Monday, May 05, 2008
Sunday, May 04, 2008
Rose Breasted Grosbeaks at our feeder. We have seen the female too, who wears a dull brown striped outfit, poor darling. The males have such a fine ensemble with a really pink breaststripe down their middle. We also were visited with three glowing blue grosbeaks, eating the chicken feed in the pen, but I was sans camera, so I'll have to wait to post pictures until I am luckier.
At dusk I went out to the shade garden to shoot the newly opened rhododendrons. Pink is the color of them all I think, altho only this one of the four has revealed itself.
The buds are so deep pink.The cabbages are getting HUGE already, and are both blue-green and purple. Will this ever become a red cabbage as advertised? I have never grown cabbages before, but am so glad I decided to have these in my kitchen garden. I also have some smaller stonehead specimens, which look like regular storebought cabbages so far.

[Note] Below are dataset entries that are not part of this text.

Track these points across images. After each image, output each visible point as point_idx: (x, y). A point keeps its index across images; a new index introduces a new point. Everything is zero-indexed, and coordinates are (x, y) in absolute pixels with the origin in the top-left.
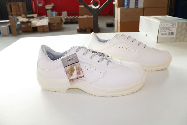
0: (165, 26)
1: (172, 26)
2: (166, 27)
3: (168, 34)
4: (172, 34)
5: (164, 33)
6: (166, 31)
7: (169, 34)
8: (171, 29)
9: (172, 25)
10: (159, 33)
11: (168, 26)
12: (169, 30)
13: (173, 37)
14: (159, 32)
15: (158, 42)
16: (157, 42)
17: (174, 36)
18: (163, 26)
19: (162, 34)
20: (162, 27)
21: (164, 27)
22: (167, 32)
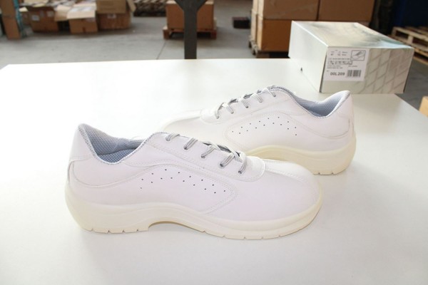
0: (339, 55)
1: (356, 57)
2: (344, 57)
3: (346, 74)
4: (356, 73)
5: (337, 71)
6: (342, 66)
7: (350, 73)
8: (355, 63)
9: (358, 54)
10: (325, 71)
11: (348, 56)
12: (350, 64)
13: (358, 82)
14: (326, 69)
15: (322, 91)
16: (320, 91)
17: (361, 78)
18: (335, 56)
19: (332, 74)
20: (332, 57)
21: (339, 57)
22: (345, 69)
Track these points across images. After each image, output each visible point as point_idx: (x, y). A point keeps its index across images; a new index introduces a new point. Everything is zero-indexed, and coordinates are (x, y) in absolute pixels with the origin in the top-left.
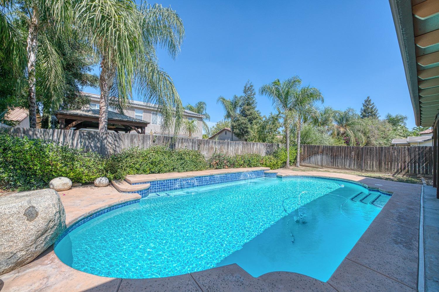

Except for more basil seedlings to come, the kitchen gardens are completed. I have used the plastic bottles as mini-greenhouses for my poblano pepper sprouts. They took FOREVER to sprout and I don't want anything to mess with their eventual maturing. Behind them are nine California Wonder plants, from a pack that I have had as long as the cabbages. I just put them in because the soil temps rose to an appropriate 50 degrees. I have flowers, both annuals and perennials mixed in with the veggies and some cilantro seeds have been scattered near the walkway, making them easier to pick when needed.I still have pots of tomatoes to plant, but we are in the middle of constructing a bed for them and are waiting to get more landscape timbers to finish off the plot. The varieties that are going in are German Pink, Brandywine, Park's Whopper and Sweet 100's. Way too many tomatoes for one girl, since Dave doesn't eat them. Add to that, 9 cucumber plants and 9 zucchini, and I should seriously begin designing my fruit stand for the coming harvest. What have I done?
Friday, May 02, 2008
I missed the bottom stair and fell on my butt yesterday. It was my famous ankle that always gets sprained. It didn't hurt for several hours, and I got some work done, but when I was planting on the hillside slope, it spoke to me loud and clear. I had to hobble off to bed midday. After a nice nap and some Aleve I was much better thank you. And meanwhile Dave MULCHED THE HILL!!
Then I wake up Dave and he adds more wood to the fire. When they built this house they moved the downed trees to three or four spots on the property and they are such an eyesore. It will take quite some time to eliminate all of them. If I lived here alone it would never happen, but Dave dreams bigger than I do.